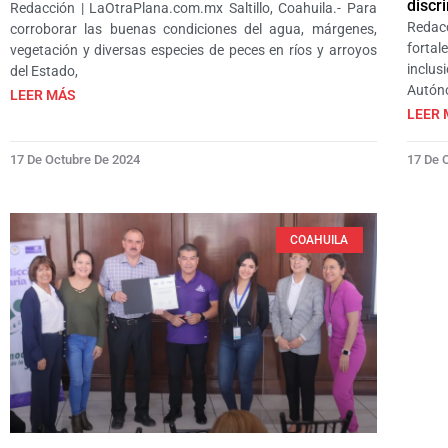
discr
Redacción | LaOtraPlana.com.mx Saltillo, Coahuila.- Para
Redacc
corroborar las buenas condiciones del agua, márgenes,
fortal
vegetación y diversas especies de peces en ríos y arroyos
inclus
del Estado,
Autón
LEER MÁS
LEER 
17 De Octubre De 2024
17 De 
COAHUILA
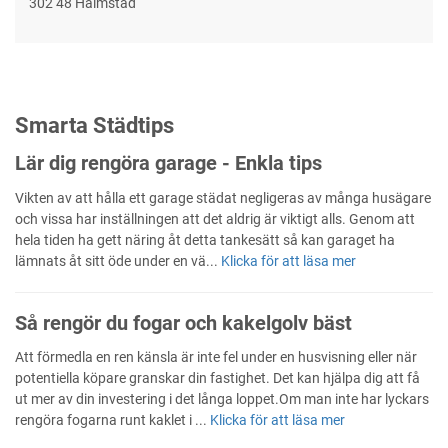
302 48 Halmstad
Smarta Städtips
Lär dig rengöra garage - Enkla tips
Vikten av att hålla ett garage städat negligeras av många husägare
och vissa har inställningen att det aldrig är viktigt alls. Genom att
hela tiden ha gett näring åt detta tankesätt så kan garaget ha
lämnats åt sitt öde under en vä...
Klicka för att läsa mer
Så rengör du fogar och kakelgolv bäst
Att förmedla en ren känsla är inte fel under en husvisning eller när
potentiella köpare granskar din fastighet. Det kan hjälpa dig att få
ut mer av din investering i det långa loppet.Om man inte har lyckars
rengöra fogarna runt kaklet i ...
Klicka för att läsa mer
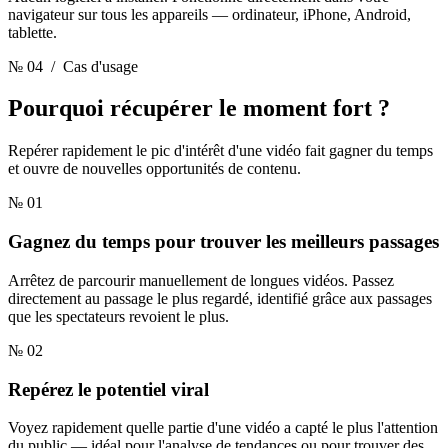
navigateur sur tous les appareils — ordinateur, iPhone, Android,
tablette.
№ 04
/ Cas d'usage
Pourquoi récupérer
le moment fort ?
Repérer rapidement le pic d'intérêt d'une vidéo fait gagner du temps
et ouvre de nouvelles opportunités de contenu.
№ 01
Gagnez du temps pour trouver les meilleurs passages
Arrêtez de parcourir manuellement de longues vidéos. Passez
directement au passage le plus regardé, identifié grâce aux passages
que les spectateurs revoient le plus.
№ 02
Repérez le potentiel viral
Voyez rapidement quelle partie d'une vidéo a capté le plus l'attention
du public — idéal pour l'analyse de tendances ou pour trouver des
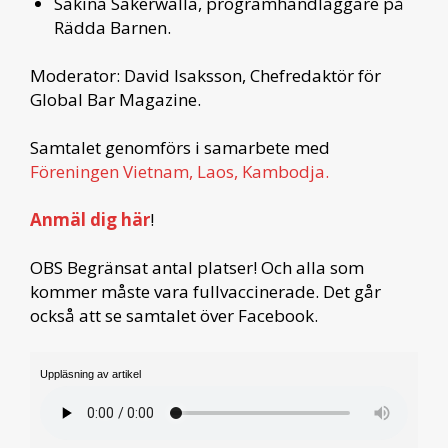
Sakina Sakerwalla, programhandläggare på
Rädda Barnen.
Moderator: David Isaksson, Chefredaktör för
Global Bar Magazine.
Samtalet genomförs i samarbete med
Föreningen Vietnam, Laos, Kambodja.
Anmäl dig här
!
OBS Begränsat antal platser! Och alla som
kommer måste vara fullvaccinerade. Det går
också att se samtalet över Facebook.
Uppläsning av artikel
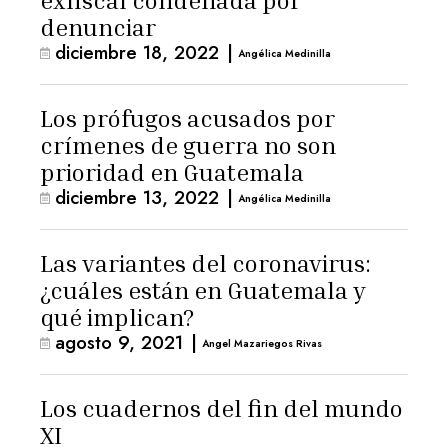
exfiscal condenada por
denunciar
diciembre 18, 2022
|
Angélica Medinilla
Los prófugos acusados por
crímenes de guerra no son
prioridad en Guatemala
diciembre 13, 2022
|
Angélica Medinilla
Las variantes del coronavirus:
¿cuáles están en Guatemala y
qué implican?
agosto 9, 2021
|
Angel Mazariegos Rivas
Los cuadernos del fin del mundo
XI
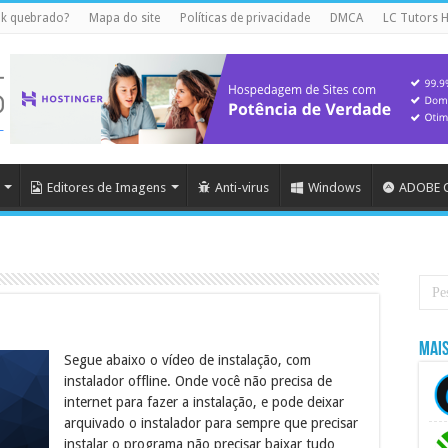
nk quebrado?
Mapa do site
Políticas de privacidade
DMCA
LC Tutors 
Editores de Imagens
Anti-virus
Windows
ADOBE C
Mai
Segue abaixo o vídeo de instalação, com
instalador offline. Onde você não precisa de
internet para fazer a instalação, e pode deixar
arquivado o instalador para sempre que precisar
instalar o programa não precisar baixar tudo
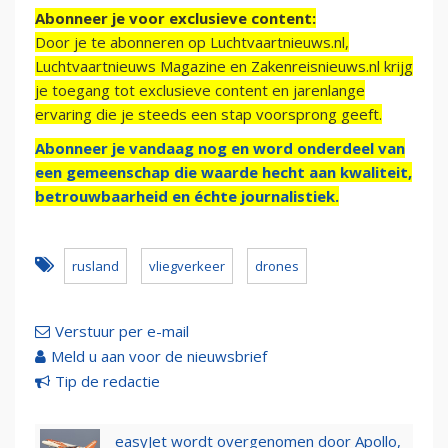
Abonneer je voor exclusieve content:
Door je te abonneren op Luchtvaartnieuws.nl,
Luchtvaartnieuws Magazine en Zakenreisnieuws.nl krijg
je toegang tot exclusieve content en jarenlange
ervaring die je steeds een stap voorsprong geeft.
Abonneer je vandaag nog en word onderdeel van
een gemeenschap die waarde hecht aan kwaliteit,
betrouwbaarheid en échte journalistiek.
rusland
vliegverkeer
drones
Verstuur per e-mail
Meld u aan voor de nieuwsbrief
Tip de redactie
easyJet wordt overgenomen door Apollo,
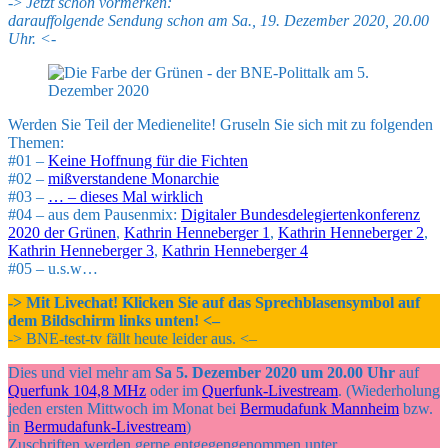
->
Jetzt schon vormerken:
darauffolgende Sendung schon am Sa., 19. Dezember 2020, 20.00
Uhr. <-
Werden Sie Teil der Medienelite! Gruseln Sie sich mit zu folgenden
Themen:
#01 –
Keine Hoffnung für die Fichten
#02 –
mißverstandene Monarchie
#03 –
… – dieses Mal wirklich
#04 – aus dem Pausenmix:
Digitaler Bundesdelegiertenkonferenz
2020 der Grünen
,
Kathrin Henneberger 1
,
Kathrin Henneberger 2
,
Kathrin Henneberger 3
,
Kathrin Henneberger 4
#05 – u.s.w…
-> Mit Livechat! Klicken Sie auf das Sprechblasensymbol auf
dem Bildschirm links unten! <–
-> BNE-test-tv fällt heute leider aus. <–
Dies und viel mehr am
Sa 5. Dezember 2020 um 20.00 Uhr
auf
Querfunk 104,8 MHz
oder im
Querfunk-Livestream
. (Wiederholung
jeden ersten Mittwoch im Monat bei
Bermudafunk Mannheim
bzw.
in
Bermudafunk-Livestream
)
Zuschriften werden gerne entgegengenommen unter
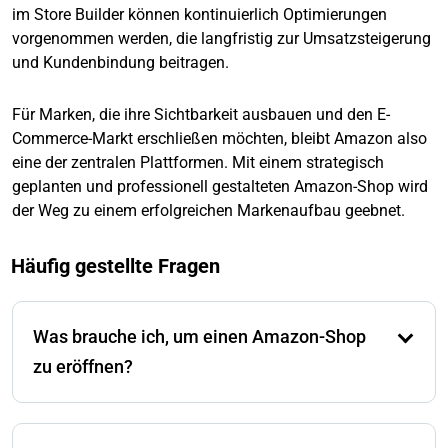
im Store Builder können kontinuierlich Optimierungen
vorgenommen werden, die langfristig zur Umsatzsteigerung
und Kundenbindung beitragen.
Für Marken, die ihre Sichtbarkeit ausbauen und den E-
Commerce-Markt erschließen möchten, bleibt Amazon also
eine der zentralen Plattformen. Mit einem strategisch
geplanten und professionell gestalteten Amazon-Shop wird
der Weg zu einem erfolgreichen Markenaufbau geebnet.
Häufig gestellte Fragen
Was brauche ich, um einen Amazon-Shop
zu eröffnen?
Sie benötigen ein Amazon-Verkäuferkonto, gültige
Bank- und Kreditkartendaten, Ihre Firmenregistrierung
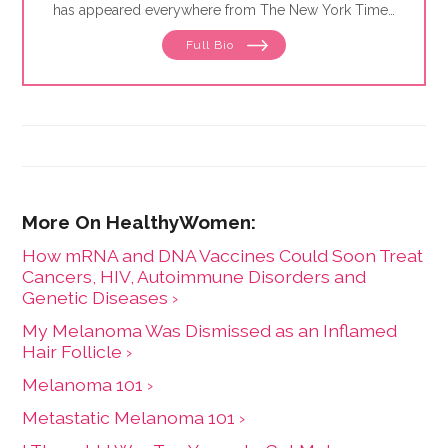
has appeared everywhere from The New York Times
to Glamour to Parents magazine.
Full Bio
How mRNA and DNA Vaccines Could Soon Treat
Cancers, HIV, Autoimmune Disorders and
Genetic Diseases ›
My Melanoma Was Dismissed as an Inflamed
Hair Follicle ›
Melanoma 101 ›
Metastatic Melanoma 101 ›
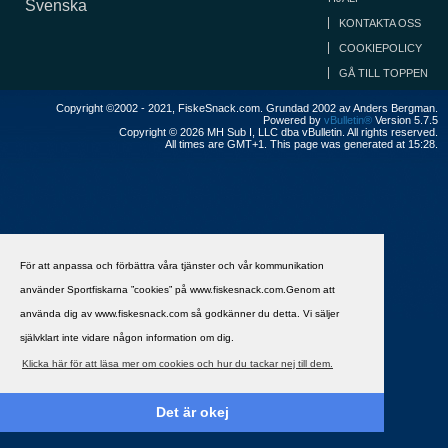
Svenska
KONTAKTA OSS
COOKIEPOLICY
GÅ TILL TOPPEN
Copyright ©2002 - 2021, FiskeSnack.com. Grundad 2002 av Anders Bergman.
Powered by
vBulletin®
Version 5.7.5
Copyright © 2026 MH Sub I, LLC dba vBulletin. All rights reserved.
All times are GMT+1. This page was generated at 15:28.
För att anpassa och förbättra våra tjänster och vår kommunikation
använder Sportfiskarna ”cookies” på www.fiskesnack.com.Genom att
använda dig av www.fiskesnack.com så godkänner du detta. Vi säljer
självklart inte vidare någon information om dig.
Klicka här för att läsa mer om cookies och hur du tackar nej till dem.
Det är okej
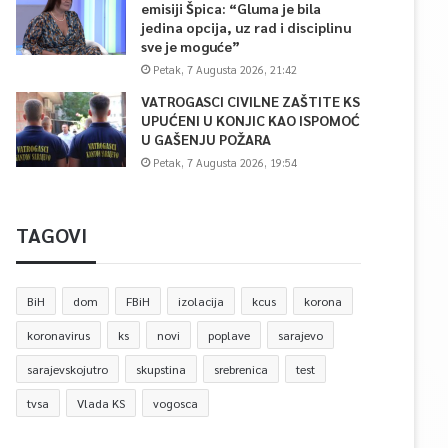
emisiji Špica: “Gluma je bila
jedina opcija, uz rad i disciplinu
sve je moguće”
Petak, 7 Augusta 2026, 21:42
VATROGASCI CIVILNE ZAŠTITE KS
UPUĆENI U KONJIC KAO ISPOMOĆ
U GAŠENJU POŽARA
Petak, 7 Augusta 2026, 19:54
TAGOVI
BiH
dom
FBiH
izolacija
kcus
korona
koronavirus
ks
novi
poplave
sarajevo
sarajevskojutro
skupstina
srebrenica
test
tvsa
Vlada KS
vogosca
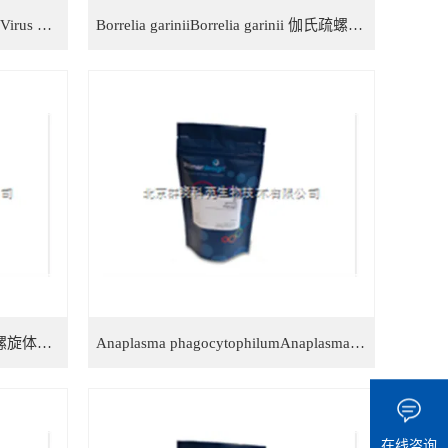
Chikungunya VirusChikungunya Virus 基孔肯亚病毒检测试剂盒
Borrelia gariniiBorrelia garinii 伽氏疏螺旋体检测试剂盒
Borrelia afzeliiBorrelia afzelii 疏螺旋体检测试剂盒
Anaplasma phagocytophilumAnaplasma phagocytophilum 噬吞噬细胞无形体检测试剂盒
在线咨询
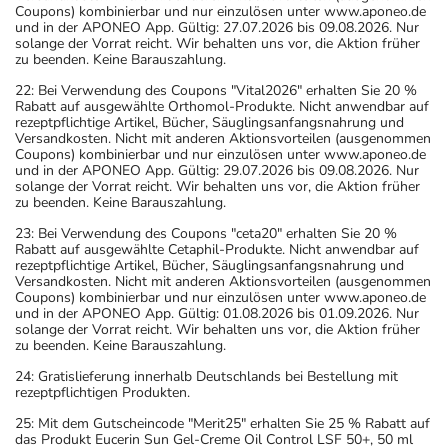
Coupons) kombinierbar und nur einzulösen unter www.aponeo.de
und in der APONEO App. Gültig: 27.07.2026 bis 09.08.2026. Nur
solange der Vorrat reicht. Wir behalten uns vor, die Aktion früher
zu beenden. Keine Barauszahlung.
22: Bei Verwendung des Coupons "Vital2026" erhalten Sie 20 %
Rabatt auf ausgewählte Orthomol-Produkte. Nicht anwendbar auf
rezeptpflichtige Artikel, Bücher, Säuglingsanfangsnahrung und
Versandkosten. Nicht mit anderen Aktionsvorteilen (ausgenommen
Coupons) kombinierbar und nur einzulösen unter www.aponeo.de
und in der APONEO App. Gültig: 29.07.2026 bis 09.08.2026. Nur
solange der Vorrat reicht. Wir behalten uns vor, die Aktion früher
zu beenden. Keine Barauszahlung.
23: Bei Verwendung des Coupons "ceta20" erhalten Sie 20 %
Rabatt auf ausgewählte Cetaphil-Produkte. Nicht anwendbar auf
rezeptpflichtige Artikel, Bücher, Säuglingsanfangsnahrung und
Versandkosten. Nicht mit anderen Aktionsvorteilen (ausgenommen
Coupons) kombinierbar und nur einzulösen unter www.aponeo.de
und in der APONEO App. Gültig: 01.08.2026 bis 01.09.2026. Nur
solange der Vorrat reicht. Wir behalten uns vor, die Aktion früher
zu beenden. Keine Barauszahlung.
24: Gratislieferung innerhalb Deutschlands bei Bestellung mit
rezeptpflichtigen Produkten.
25: Mit dem Gutscheincode "Merit25" erhalten Sie 25 % Rabatt auf
das Produkt Eucerin Sun Gel-Creme Oil Control LSF 50+, 50 ml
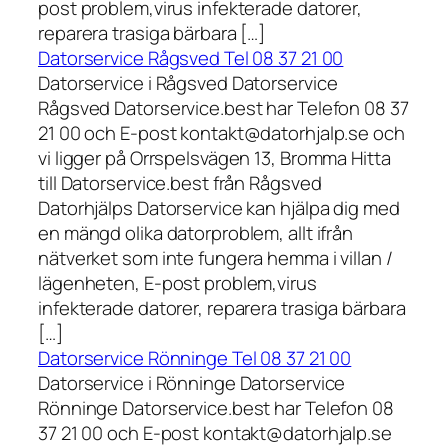
post problem,virus infekterade datorer,
reparera trasiga bärbara […]
Datorservice Rågsved Tel 08 37 21 00
Datorservice i Rågsved Datorservice
Rågsved Datorservice.best har Telefon 08 37
21 00 och E-post kontakt@datorhjalp.se och
vi ligger på Orrspelsvägen 13, Bromma Hitta
till Datorservice.best från Rågsved
Datorhjälps Datorservice kan hjälpa dig med
en mängd olika datorproblem, allt ifrån
nätverket som inte fungera hemma i villan /
lägenheten, E-post problem,virus
infekterade datorer, reparera trasiga bärbara
[…]
Datorservice Rönninge Tel 08 37 21 00
Datorservice i Rönninge Datorservice
Rönninge Datorservice.best har Telefon 08
37 21 00 och E-post kontakt@datorhjalp.se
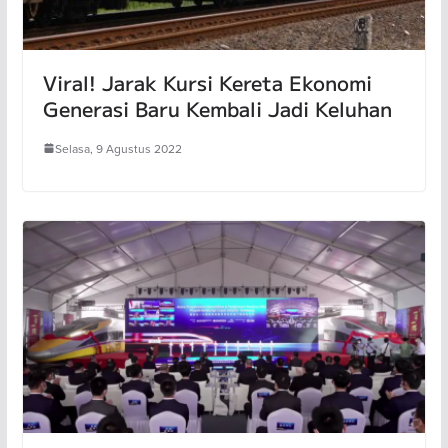
Viral! Jarak Kursi Kereta Ekonomi
Generasi Baru Kembali Jadi Keluhan
Selasa, 9 Agustus 2022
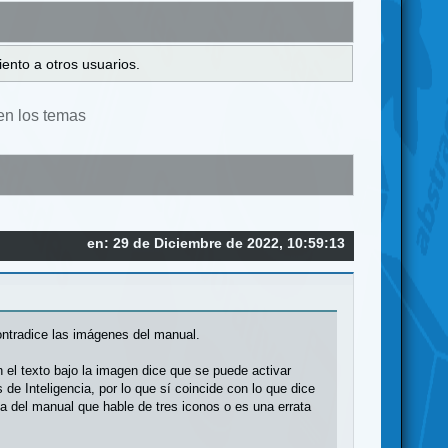
ento a otros usuarios.
en los temas
en: 29 de Diciembre de 2022, 10:59:13
ntradice las imágenes del manual.
n el texto bajo la imagen dice que se puede activar
 de Inteligencia, por lo que sí coincide con lo que dice
ta del manual que hable de tres iconos o es una errata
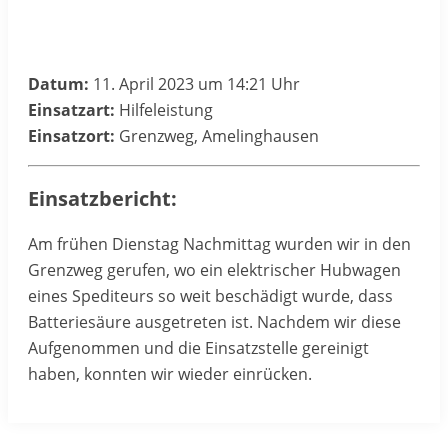
Datum:
11. April 2023 um 14:21 Uhr
Einsatzart:
Hilfeleistung
Einsatzort:
Grenzweg, Amelinghausen
Einsatzbericht:
Am frühen Dienstag Nachmittag wurden wir in den
Grenzweg gerufen, wo ein elektrischer Hubwagen
eines Spediteurs so weit beschädigt wurde, dass
Batteriesäure ausgetreten ist. Nachdem wir diese
Aufgenommen und die Einsatzstelle gereinigt
haben, konnten wir wieder einrücken.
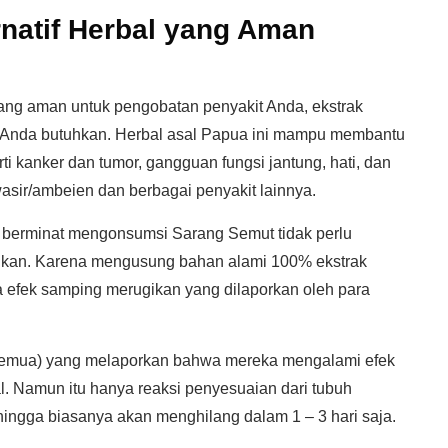
natif Herbal yang Aman
ang aman untuk pengobatan penyakit Anda, ekstrak
 Anda butuhkan. Herbal asal Papua ini mampu membantu
ti kanker dan tumor, gangguan fungsi jantung, hati, dan
 wasir/ambeien dan berbagai penyakit lainnya.
berminat mengonsumsi Sarang Semut tidak perlu
ulkan. Karena mengusung bahan alami 100% ekstrak
a efek samping merugikan yang dilaporkan oleh para
semua) yang melaporkan bahwa mereka mengalami efek
l. Namun itu hanya reaksi penyesuaian dari tubuh
hingga biasanya akan menghilang dalam 1 – 3 hari saja.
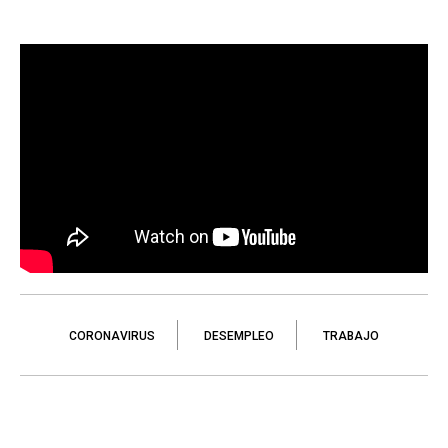
CORONAVIRUS
DESEMPLEO
TRABAJO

→ EXERCISE
Everything above from the line with "betrouwbaarheid en échte journalistiek." through the line with "eine der zentralen" should be retyped exactly, and nothing else; omit pictures.

→ SOLUTION BELOW
betrouwbaarheid en échte journalistiek.
rusland
vliegverkeer
drones
Verstuur per e-mail
Meld u aan voor de nieuwsbrief
Tip de redactie
easyJet wordt overgenomen door Apollo,
->
Jetzt schon vormerken:
darauffolgende Sendung schon am Sa., 19. Dezember 2020, 20.00
Uhr. <-
Werden Sie Teil der Medienelite! Gruseln Sie sich mit zu folgenden
Themen:
#01 –
Keine Hoffnung für die Fichten
#02 –
mißverstandene Monarchie
#03 –
… – dieses Mal wirklich
#04 – aus dem Pausenmix:
Digitaler Bundesdelegiertenkonferenz
2020 der Grünen
,
Kathrin Henneberger 1
,
Kathrin Henneberger 2
,
Kathrin Henneberger 3
,
Kathrin Henneberger 4
#05 – u.s.w…
-> Mit Livechat! Klicken Sie auf das Sprechblasensymbol auf
dem Bildschirm links unten! <–
-> BNE-test-tv fällt heute leider aus. <–
Dies und viel mehr am
Sa 5. Dezember 2020 um 20.00 Uhr
auf
Querfunk 104,8 MHz
oder im
Querfunk-Livestream
. (Wiederholung
jeden ersten Mittwoch im Monat bei
Bermudafunk Mannheim
bzw.
in
Bermudafunk-Livestream
)
Zuschriften werden gerne entgegengenommen unter
im Store Builder können kontinuierlich Optimierungen
vorgenommen werden, die langfristig zur Umsatzsteigerung
und Kundenbindung beitragen.
Für Marken, die ihre Sichtbarkeit ausbauen und den E-
Commerce-Markt erschließen möchten, bleibt Amazon also
eine der zentralen Plattformen. Mit einem strategisch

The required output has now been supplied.